Cancer cachexia has a great impact on morbidity and mortality in patients undergoing surgery. Failure to maintain lean tissue against tumor-induced hypermetabolism results in cumulative weight loss and ultimate failure of the host. Cellular free energy is among the factors that regulates metabolic pathways and may be altered in the tumor-bearing state.
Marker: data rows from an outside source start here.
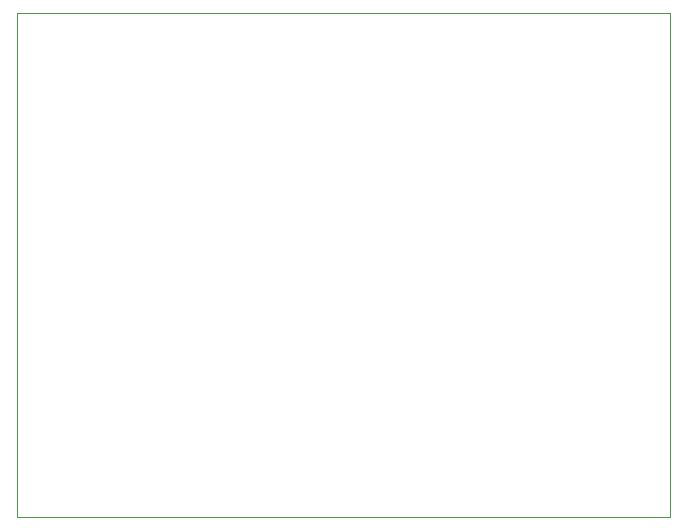
<source format=gbr>
%TF.GenerationSoftware,KiCad,Pcbnew,8.0.1*%
%TF.CreationDate,2024-06-07T20:59:54+10:00*%
%TF.ProjectId,arcade,61726361-6465-42e6-9b69-6361645f7063,rev?*%
%TF.SameCoordinates,Original*%
%TF.FileFunction,Profile,NP*%
%FSLAX46Y46*%
G04 Gerber Fmt 4.6, Leading zero omitted, Abs format (unit mm)*
G04 Created by KiCad (PCBNEW 8.0.1) date 2024-06-07 20:59:54*
%MOMM*%
%LPD*%
G01*
G04 APERTURE LIST*
%TA.AperFunction,Profile*%
%ADD10C,0.050000*%
%TD*%
G04 APERTURE END LIST*
D10*
X80400000Y-83300000D02*
X135700000Y-83300000D01*
X135700000Y-126000000D01*
X80400000Y-126000000D01*
X80400000Y-83300000D01*
M02*

</source>
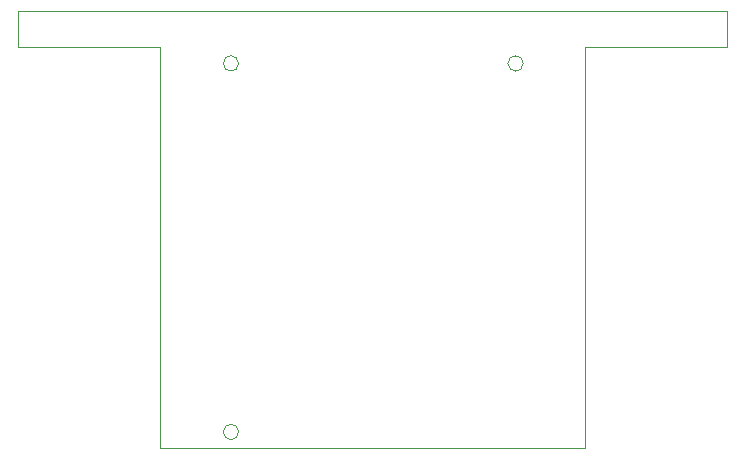
<source format=gm1>
G04 #@! TF.GenerationSoftware,KiCad,Pcbnew,8.0.0*
G04 #@! TF.CreationDate,2024-03-19T21:42:45+08:00*
G04 #@! TF.ProjectId,revopod1,7265766f-706f-4643-912e-6b696361645f,rev?*
G04 #@! TF.SameCoordinates,Original*
G04 #@! TF.FileFunction,Profile,NP*
%FSLAX46Y46*%
G04 Gerber Fmt 4.6, Leading zero omitted, Abs format (unit mm)*
G04 Created by KiCad (PCBNEW 8.0.0) date 2024-03-19 21:42:45*
%MOMM*%
%LPD*%
G01*
G04 APERTURE LIST*
G04 #@! TA.AperFunction,Profile*
%ADD10C,0.100000*%
G04 #@! TD*
G04 APERTURE END LIST*
D10*
X88000000Y-101000000D02*
X100000000Y-101000000D01*
X88000000Y-100000000D02*
X88000000Y-101000000D01*
X100000000Y-101000000D02*
X100000000Y-135000000D01*
X106650000Y-133600000D02*
G75*
G02*
X105350000Y-133600000I-650000J0D01*
G01*
X105350000Y-133600000D02*
G75*
G02*
X106650000Y-133600000I650000J0D01*
G01*
X148000000Y-100000000D02*
X148000000Y-101000000D01*
X136000000Y-101000000D02*
X148000000Y-101000000D01*
X148000000Y-100000000D02*
X148000000Y-98000000D01*
X130750000Y-102400000D02*
G75*
G02*
X129450000Y-102400000I-650000J0D01*
G01*
X129450000Y-102400000D02*
G75*
G02*
X130750000Y-102400000I650000J0D01*
G01*
X88000000Y-98000000D02*
X88000000Y-100000000D01*
X106650000Y-102400000D02*
G75*
G02*
X105350000Y-102400000I-650000J0D01*
G01*
X105350000Y-102400000D02*
G75*
G02*
X106650000Y-102400000I650000J0D01*
G01*
X136000000Y-101000000D02*
X136000000Y-135000000D01*
X136000000Y-135000000D02*
X100000000Y-135000000D01*
X148000000Y-98000000D02*
X88000000Y-98000000D01*
M02*

</source>
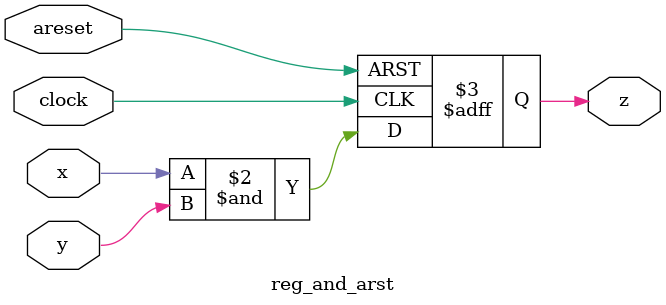
<source format=v>
/**
* Exercise 3.3 
* you can change the code below freely
  * */
module reg_and_arst(
  input  wire clock,
  input  wire areset,
  input  wire x,
  input  wire y,
  output reg  z
);

  always @(posedge clock, posedge areset) begin
    if(areset)begin
      z=0;
    end
    else
    begin
    z = x & y;
    end
  end
endmodule

</source>
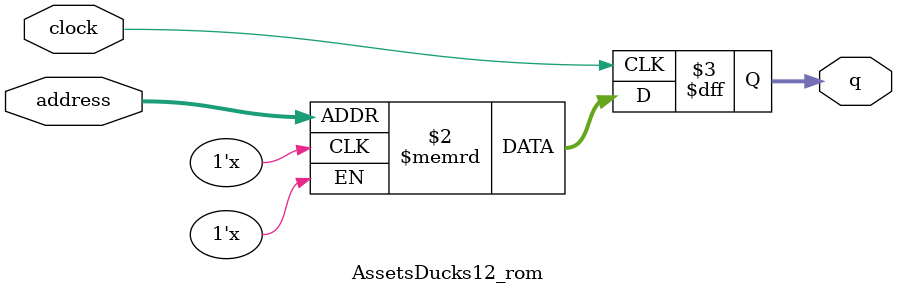
<source format=sv>
module AssetsDucks12_rom (
	input logic clock,
	input logic [11:0] address,
	output logic [3:0] q
);

logic [3:0] memory [0:4095] /* synthesis ram_init_file = "./AssetsDucks12/AssetsDucks12.mif" */;

always_ff @ (posedge clock) begin
	q <= memory[address];
end

endmodule

</source>
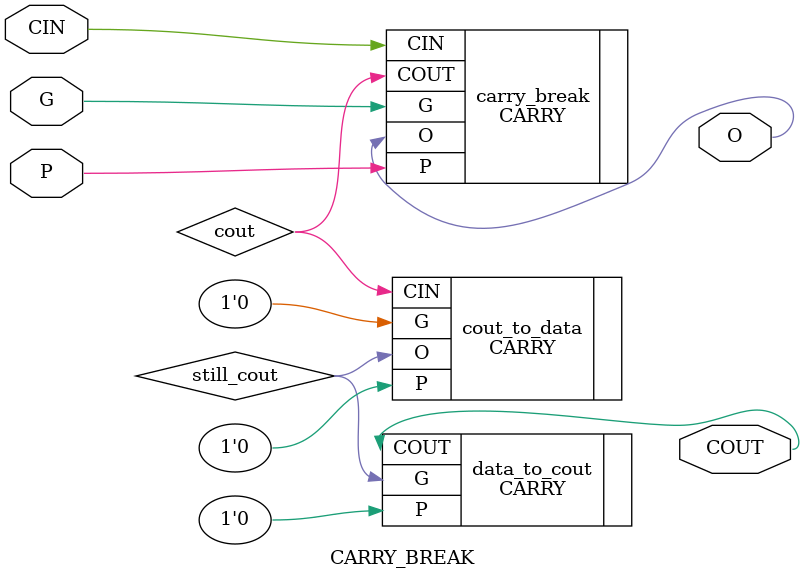
<source format=v>
module CARRY_BREAK(P, G, CIN, O, COUT);
  input CIN;
  output COUT;
  input G;
  output O;
  input P;

  wire cout;
  wire still_cout;

  // Reminder of CARRY functions: COUT and O
  //
  // assign {COUT, O} = {P ? CIN : G, P ^ CIN};

  CARRY carry_break (  // This one replaces the original CARRY cell
    .CIN(CIN),
    .COUT(cout),  // try to break this COUT net
    .G(G),
    .O(O),
    .P(P)
  );

  // We break the CI -> CO chain and pass the COUT net 'cout" through the 
  // 'O' pin (carry sum) of a new CARRY to become a regular data 'still_cout'.
  //
  CARRY cout_to_data  (
    .CIN(cout),
    .G(1'h0),
    .O(still_cout),  // still_cout = P ^ CIN = 1'h0 ^ cout = cout
    .P(1'h0)
  );

  // Carry cell 'data_to_cout' reads in the 'still_cout' data and drives it 
  // through the 'COUT' pin to restart a CO -> CI new carry chain.
  //
  CARRY data_to_cout  (
    .COUT(COUT),
    .G(still_cout),
    .P(1'h0)
  );

endmodule

</source>
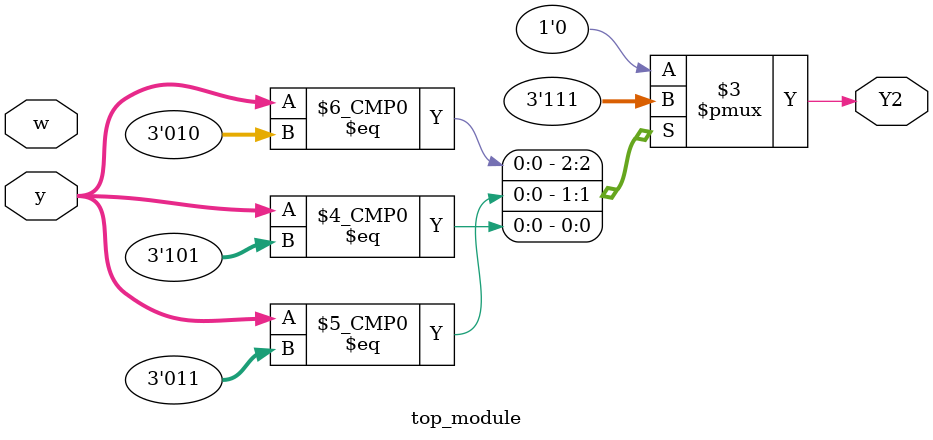
<source format=sv>
module top_module(
    input [3:1] y,
    input w,
    output reg Y2);

    // Define the states
    parameter A = 3'b000;
    parameter B = 3'b001;
    parameter C = 3'b010;
    parameter D = 3'b011;
    parameter E = 3'b100;
    parameter F = 3'b101;

    always @(*) begin
        case (y)
            A: Y2 = 1'b0;
            B: Y2 = 1'b0;
            C: Y2 = 1'b1;
            D: Y2 = 1'b1;
            E: Y2 = 1'b0;
            F: Y2 = 1'b1;
            default: Y2 = 1'b0; // default case should never be hit
        endcase
    end

endmodule

</source>
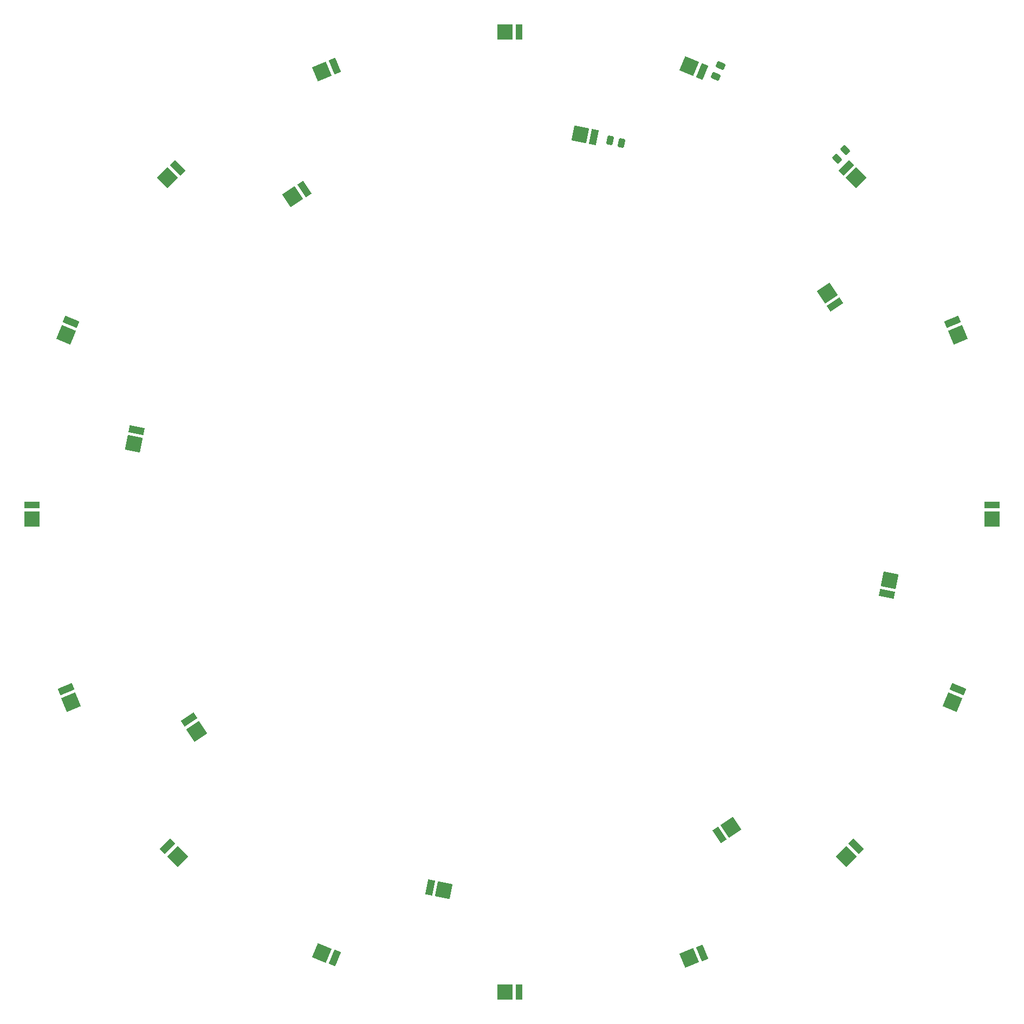
<source format=gbr>
%TF.GenerationSoftware,KiCad,Pcbnew,8.0.5*%
%TF.CreationDate,2024-10-11T00:39:08+02:00*%
%TF.ProjectId,LEDTischLampe,4c454454-6973-4636-984c-616d70652e6b,rev?*%
%TF.SameCoordinates,Original*%
%TF.FileFunction,Paste,Bot*%
%TF.FilePolarity,Positive*%
%FSLAX46Y46*%
G04 Gerber Fmt 4.6, Leading zero omitted, Abs format (unit mm)*
G04 Created by KiCad (PCBNEW 8.0.5) date 2024-10-11 00:39:08*
%MOMM*%
%LPD*%
G01*
G04 APERTURE LIST*
G04 Aperture macros list*
%AMRoundRect*
0 Rectangle with rounded corners*
0 $1 Rounding radius*
0 $2 $3 $4 $5 $6 $7 $8 $9 X,Y pos of 4 corners*
0 Add a 4 corners polygon primitive as box body*
4,1,4,$2,$3,$4,$5,$6,$7,$8,$9,$2,$3,0*
0 Add four circle primitives for the rounded corners*
1,1,$1+$1,$2,$3*
1,1,$1+$1,$4,$5*
1,1,$1+$1,$6,$7*
1,1,$1+$1,$8,$9*
0 Add four rect primitives between the rounded corners*
20,1,$1+$1,$2,$3,$4,$5,0*
20,1,$1+$1,$4,$5,$6,$7,0*
20,1,$1+$1,$6,$7,$8,$9,0*
20,1,$1+$1,$8,$9,$2,$3,0*%
%AMRotRect*
0 Rectangle, with rotation*
0 The origin of the aperture is its center*
0 $1 length*
0 $2 width*
0 $3 Rotation angle, in degrees counterclockwise*
0 Add horizontal line*
21,1,$1,$2,0,0,$3*%
G04 Aperture macros list end*
%ADD10R,2.330000X2.380000*%
%ADD11R,1.100000X2.380000*%
%ADD12RotRect,2.330000X2.380000X213.750000*%
%ADD13RotRect,1.100000X2.380000X213.750000*%
%ADD14R,2.380000X2.330000*%
%ADD15R,2.380000X1.100000*%
%ADD16RotRect,2.330000X2.380000X123.750000*%
%ADD17RotRect,1.100000X2.380000X123.750000*%
%ADD18RotRect,2.330000X2.380000X157.500000*%
%ADD19RotRect,1.100000X2.380000X157.500000*%
%ADD20RotRect,2.330000X2.380000X202.500000*%
%ADD21RotRect,1.100000X2.380000X202.500000*%
%ADD22RotRect,2.330000X2.380000X225.000000*%
%ADD23RotRect,1.100000X2.380000X225.000000*%
%ADD24RotRect,2.330000X2.380000X247.500000*%
%ADD25RotRect,1.100000X2.380000X247.500000*%
%ADD26RotRect,2.330000X2.380000X315.000000*%
%ADD27RotRect,1.100000X2.380000X315.000000*%
%ADD28RotRect,2.330000X2.380000X303.750000*%
%ADD29RotRect,1.100000X2.380000X303.750000*%
%ADD30RoundRect,0.250000X-0.132583X0.503814X-0.503814X0.132583X0.132583X-0.503814X0.503814X-0.132583X0*%
%ADD31RotRect,2.330000X2.380000X292.500000*%
%ADD32RotRect,1.100000X2.380000X292.500000*%
%ADD33RotRect,2.330000X2.380000X33.750000*%
%ADD34RotRect,1.100000X2.380000X33.750000*%
%ADD35RotRect,2.330000X2.380000X168.750000*%
%ADD36RotRect,1.100000X2.380000X168.750000*%
%ADD37RotRect,2.330000X2.380000X258.750000*%
%ADD38RotRect,1.100000X2.380000X258.750000*%
%ADD39RoundRect,0.250000X-0.315291X0.414726X-0.516200X-0.070311X0.315291X-0.414726X0.516200X0.070311X0*%
%ADD40RoundRect,0.250000X0.345247X0.390142X-0.169665X0.492565X-0.345247X-0.390142X0.169665X-0.492565X0*%
%ADD41RotRect,2.330000X2.380000X348.750000*%
%ADD42RotRect,1.100000X2.380000X348.750000*%
%ADD43RotRect,2.330000X2.380000X78.750000*%
%ADD44RotRect,1.100000X2.380000X78.750000*%
G04 APERTURE END LIST*
D10*
%TO.C,LED15*%
X133530001Y-168980001D03*
D11*
X135709999Y-168980001D03*
%TD*%
D12*
%TO.C,LED2*%
X100379484Y-44697394D03*
D13*
X102192088Y-43486252D03*
%TD*%
D14*
%TO.C,LED22*%
X59620000Y-95070000D03*
D15*
X59620000Y-92890000D03*
%TD*%
D16*
%TO.C,LED8*%
X183902606Y-59739484D03*
D17*
X185113748Y-61552088D03*
%TD*%
D18*
%TO.C,LED17*%
X162314228Y-24271910D03*
D19*
X164328286Y-25106160D03*
%TD*%
D20*
%TO.C,LED14*%
X162314230Y-163688090D03*
D21*
X164328286Y-162853840D03*
%TD*%
D22*
%TO.C,LED13*%
X186882263Y-147783755D03*
D23*
X188423755Y-146242263D03*
%TD*%
D24*
%TO.C,LED21*%
X64911910Y-66285772D03*
D25*
X65746160Y-64271714D03*
%TD*%
D26*
%TO.C,LED24*%
X82357739Y-147783756D03*
D27*
X80816245Y-146242262D03*
%TD*%
D20*
%TO.C,LED19*%
X104911713Y-25106160D03*
D21*
X106925771Y-24271910D03*
%TD*%
D28*
%TO.C,LED4*%
X85337394Y-128220516D03*
D29*
X84126252Y-126407912D03*
%TD*%
D22*
%TO.C,LED20*%
X80816244Y-41717739D03*
D23*
X82357738Y-40176245D03*
%TD*%
D24*
%TO.C,LED12*%
X203493840Y-123688286D03*
D25*
X204328090Y-121674230D03*
%TD*%
D30*
%TO.C,R6*%
X186725635Y-37454765D03*
X185435165Y-38745235D03*
%TD*%
D14*
%TO.C,LED11*%
X209620001Y-95069999D03*
D15*
X209620001Y-92890001D03*
%TD*%
D18*
%TO.C,LED16*%
X104911714Y-162853840D03*
D19*
X106925770Y-163688090D03*
%TD*%
D31*
%TO.C,LED23*%
X65746160Y-123688287D03*
D32*
X64911910Y-121674229D03*
%TD*%
D10*
%TO.C,LED18*%
X133530000Y-18980000D03*
D11*
X135710000Y-18980000D03*
%TD*%
D33*
%TO.C,LED6*%
X168860516Y-143262606D03*
D34*
X167047912Y-144473748D03*
%TD*%
D35*
%TO.C,LED1*%
X145256363Y-34920234D03*
D36*
X147394475Y-35345532D03*
%TD*%
D37*
%TO.C,LED3*%
X75560234Y-83343637D03*
D38*
X75985532Y-81205525D03*
%TD*%
D39*
%TO.C,R7*%
X167194198Y-24211960D03*
X166495802Y-25898040D03*
%TD*%
D31*
%TO.C,LED10*%
X204328090Y-66285770D03*
D32*
X203493840Y-64271714D03*
%TD*%
D26*
%TO.C,LED9*%
X188423755Y-41717737D03*
D27*
X186882263Y-40176245D03*
%TD*%
D40*
%TO.C,R5*%
X151739967Y-36283020D03*
X149950033Y-35926980D03*
%TD*%
D41*
%TO.C,LED5*%
X123983637Y-153039766D03*
D42*
X121845525Y-152614468D03*
%TD*%
D43*
%TO.C,LED7*%
X193679766Y-104616363D03*
D44*
X193254468Y-106754475D03*
%TD*%
M02*

</source>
We studied in-vivo and in-vitro ATP levels and metabolic parameters in Fischer rats bearing a methylcholanthrene-induced sarcoma to elucidate the energy state. Tissue ATP was measured in freeze-clamped liver and muscle in 15 tumor-bearing rats (TBR) at different tumor burdens and their pair-fed controls (CTR) by bioluminescence assay. Plasma metabolites, hormones, and enzymes were determined in the same animals. Liver ATP level was lower in TBR with a 5% tumor burden: 3.07 +/- 0.56 (SE) nmole/mg tissue vs CTR: 5.33 +/- 0.60 (P < 0.05), 10% TBR: 2.48 +/- 0.54 vs CTR: 4.05 +/- 0.63 (n.s.), and 20% TBR: 1.91 +/- 0.21 vs CTR: 3.86 +/- 0.40 (P < 0.01). Muscle ATP was not different between TBR and CTR. This progressive loss of liver ATP was associated with decreased plasma insulin level (P < 0.001) and with increased alkaline phosphatase level (P < 0.01) by multiple regression. In vitro, hepatocytes were isolated from 8 TBR and 8 CTR by in-situ liver perfusion with collagenase and the cellular ATP was measured before and after 60 min incubation with glucogenic substrates. Hepatocytes from TBR decreased ATP by 42% (P < 0.05) in 10 mM lactate with higher gluconeogenesis, while control hepatocytes maintained the ATP. These results demonstrate a progressive loss of energy generating capacity in the tumor-bearing liver with increased metabolic activity. Insulin resistance is postulated as a potential mechanism for these effects. (C) 1995 Academic Press, Inc.